[Data extracted from a collection]
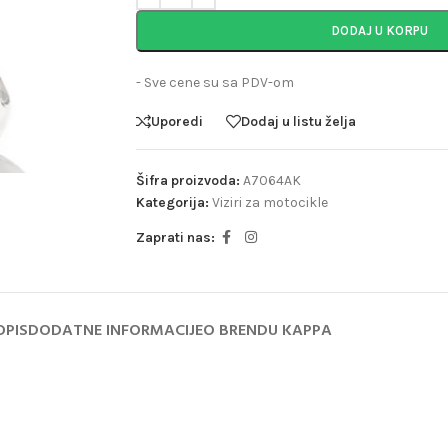
DODAJ U KORPU
- Sve cene su sa PDV-om
Uporedi
Dodaj u listu želja
Šifra proizvoda:
A7064AK
Kategorija:
Viziri za motocikle
Zaprati nas:
OPIS
DODATNE INFORMACIJE
O BRENDU KAPPA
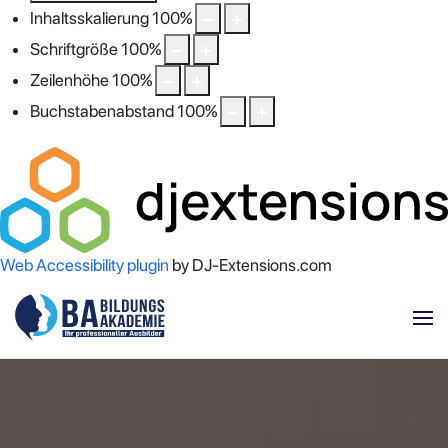
Inhaltsskalierung
100
%
Schriftgröße
100
%
Zeilenhöhe
100
%
Buchstabenabstand
100
%
Web Accessibility plugin
by DJ-Extensions.com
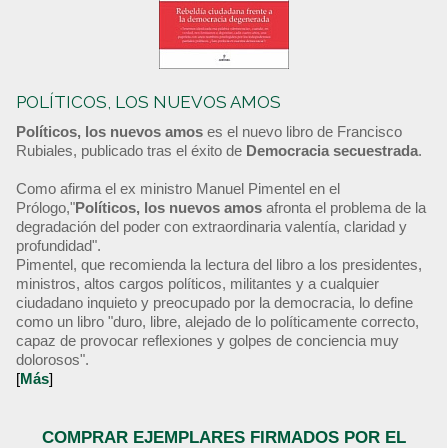
POLÍTICOS, LOS NUEVOS AMOS
Políticos, los nuevos amos
es el nuevo libro de Francisco
Rubiales, publicado tras el éxito de
Democracia secuestrada
.
Como afirma el ex ministro Manuel Pimentel en el
Prólogo,"
Políticos, los nuevos amos
afronta el problema de la
degradación del poder con extraordinaria valentía, claridad y
profundidad".
Pimentel, que recomienda la lectura del libro a los presidentes,
ministros, altos cargos políticos, militantes y a cualquier
ciudadano inquieto y preocupado por la democracia, lo define
como un libro "duro, libre, alejado de lo políticamente correcto,
capaz de provocar reflexiones y golpes de conciencia muy
dolorosos".
[
Más
]
COMPRAR EJEMPLARES FIRMADOS POR EL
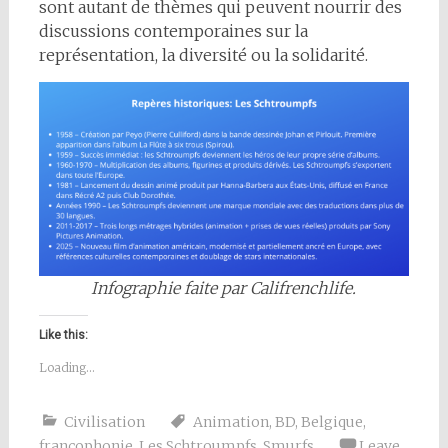
sont autant de thèmes qui peuvent nourrir des
discussions contemporaines sur la
représentation, la diversité ou la solidarité.
Infographie faite par Califrenchlife.
Like this:
Loading...
Civilisation
Animation
,
BD
,
Belgique
,
francophonie
,
Les Schtroumpfs
,
Smurfs
Leave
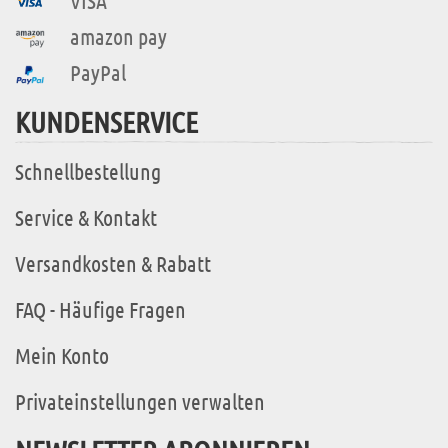
amazon pay
PayPal
KUNDENSERVICE
Schnellbestellung
Service & Kontakt
Versandkosten & Rabatt
FAQ - Häufige Fragen
Mein Konto
Privateinstellungen verwalten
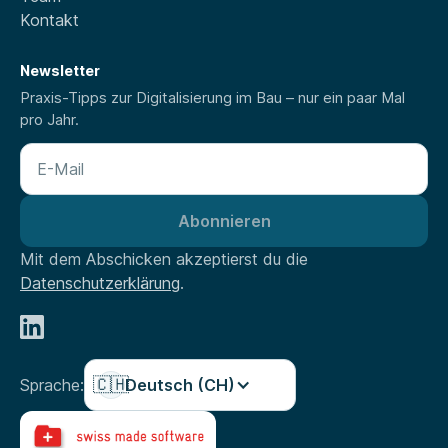
Kontakt
Newsletter
Praxis-Tipps zur Digitalisierung im Bau – nur ein paar Mal
pro Jahr.
Mit dem Abschicken akzeptierst du die
Datenschutzerklärung
.
🇨🇭
Sprache:
Deutsch (CH)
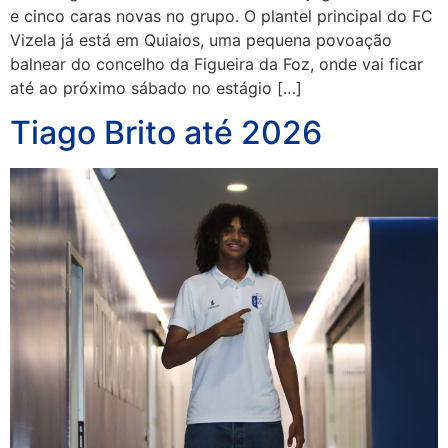
e cinco caras novas no grupo. O plantel principal do FC
Vizela já está em Quiaios, uma pequena povoação
balnear do concelho da Figueira da Foz, onde vai ficar
até ao próximo sábado no estágio […]
Tiago Brito até 2026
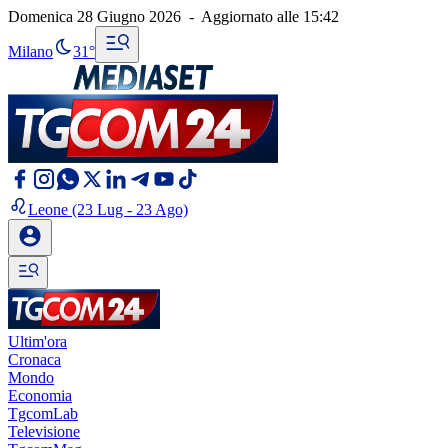
Domenica 28 Giugno 2026
-
Aggiornato alle
15:42
Milano
31°
Leone
(23 Lug - 23 Ago)
Ultim'ora
Cronaca
Mondo
Economia
TgcomLab
Televisione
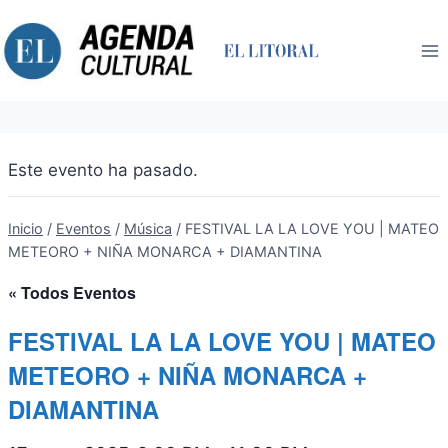
Saltar
al
contenido
Este evento ha pasado.
Inicio
/
Eventos
/
Música
/
FESTIVAL LA LA LOVE YOU | MATEO
METEORO + NIÑA MONARCA + DIAMANTINA
« Todos Eventos
FESTIVAL LA LA LOVE YOU | MATEO
METEORO + NIÑA MONARCA +
DIAMANTINA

## [Directive]
Go through the entries and retype each one exactly, skipping any image.

## [Response for this exercise]
DODAJ U KORPU
- Sve cene su sa PDV-om
Uporedi
Dodaj u listu želja
Šifra proizvoda:
A7064AK
Kategorija:
Viziri za motocikle
Zaprati nas:
OPIS
DODATNE INFORMACIJE
O BRENDU KAPPA
Inhaltsskalierung
100
%
Schriftgröße
100
%
Zeilenhöhe
100
%
Buchstabenabstand
100
%
Web Accessibility plugin
by DJ-Extensions.com
POLÍTICOS, LOS NUEVOS AMOS
Políticos, los nuevos amos
es el nuevo libro de Francisco
Rubiales, publicado tras el éxito de
Democracia secuestrada
.
Como afirma el ex ministro Manuel Pimentel en el
Prólogo,"
Políticos, los nuevos amos
afronta el problema de la
degradación del poder con extraordinaria valentía, claridad y
profundidad".
Pimentel, que recomienda la lectura del libro a los presidentes,
ministros, altos cargos políticos, militantes y a cualquier
ciudadano inquieto y preocupado por la democracia, lo define
como un libro "duro, libre, alejado de lo políticamente correcto,
capaz de provocar reflexiones y golpes de conciencia muy
dolorosos".
[
Más
]
COMPRAR EJEMPLARES FIRMADOS POR EL
sont autant de thèmes qui peuvent nourrir des
discussions contemporaines sur la
représentation, la diversité ou la solidarité.
Infographie faite par Califrenchlife.
Like this:
Loading...
Civilisation
Animation
,
BD
,
Belgique
,
francophonie
,
Les Schtroumpfs
,
Smurfs
Leave
amazon pay
PayPal
KUNDENSERVICE
Schnellbestellung
Service & Kontakt
Versandkosten & Rabatt
FAQ - Häufige Fragen
Mein Konto
Privateinstellungen verwalten
Kontakt
Newsletter
Praxis-Tipps zur Digitalisierung im Bau – nur ein paar Mal
pro Jahr.
Mit dem Abschicken akzeptierst du die
Datenschutzerklärung
.
🇨🇭
Sprache:
Deutsch (CH)
e cinco caras novas no grupo. O plantel principal do FC
Vizela já está em Quiaios, uma pequena povoação
balnear do concelho da Figueira da Foz, onde vai ficar
até ao próximo sábado no estágio […]
Tiago Brito até 2026
Domenica 28 Giugno 2026
-
Aggiornato alle
15:42
Milano
31°
Leone
(23 Lug - 23 Ago)
Ultim'ora
Cronaca
Mondo
Economia
TgcomLab
Televisione
Saltar
al
contenido
Este evento ha pasado.
Inicio
/
Eventos
/
Música
/
FESTIVAL LA LA LOVE YOU | MATEO
METEORO + NIÑA MONARCA + DIAMANTINA
« Todos Eventos
FESTIVAL LA LA LOVE YOU | MATEO
METEORO + NIÑA MONARCA +
DIAMANTINA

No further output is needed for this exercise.